Our last deep dive into the 2023/24 Children and Young People's Reader Bookshelf is a review of Floodland by Marcus Sedgwick from Head of CYP, Kara.

“How do people remember who they are and where they’re from? And how do they know what it means to be human, what makes us more than animals? How do they pass these things on to their children? Stories, that’s how.”

As a reader of Floodland, the story we’re following is Zoe’s.  We find her alone, separated from her parents in a chaotic escape attempt and trying to survive in what remains of the city of Norwich, but this is not a Norwich we’re familiar with. Floodland is set in the future, a not too distant future, a future where climate change has wreaked havoc and the majority of the UK is covered by water, with few islands of high ground and limited opportunities for safety or security.

We soon learn from Zoe that food is scarce, dangerous gangs roam the streets and it’s every man for themselves in a desperate bid to survive.

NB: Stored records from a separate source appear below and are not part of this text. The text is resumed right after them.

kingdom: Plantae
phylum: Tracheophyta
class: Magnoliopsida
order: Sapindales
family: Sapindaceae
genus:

After finding a boat in a derelict building, Zoe realises that this is an opportunity and that opportunities don’t come around all too often any more. Drawn by a yearning to try to find her parents, despite the fact that she has no assurances that they’re even alive, Zoe sets sail into the floodlands with next to nothing, all she has is her courage and self-belief.

The world created is captivating, the landscape is striking and unforgiving and although, at first glance, Floodland appears to be a pretty classic adventure story, at its heart is an exploration of belonging, the importance of people and place, how it feels to exist without a family to anchor us and what happens to us as individuals when order is gone and morals are blurry.

Zoe is a strong hero and as a reader, I was willing her along every step of the way. Her sense of loss is palpable and so is her despair, as she grapples with the brutality and lawlessness of  the dangerous ‘Eels Island’. It’s a short read at just over 130 pages, but there’s certainly plenty between those pages to make Floodland a Reader bookshelf favourite.

There are some truly beautiful passages, that I reflected on long after I had finished reading.  I especially loved the character of William, strange and enigmatic, full of wisdom. I will end with one of my favourite take aways from the book “What’s the point in surviving if you forget how to be human?” Said William. “Stories walk the truth into existing.”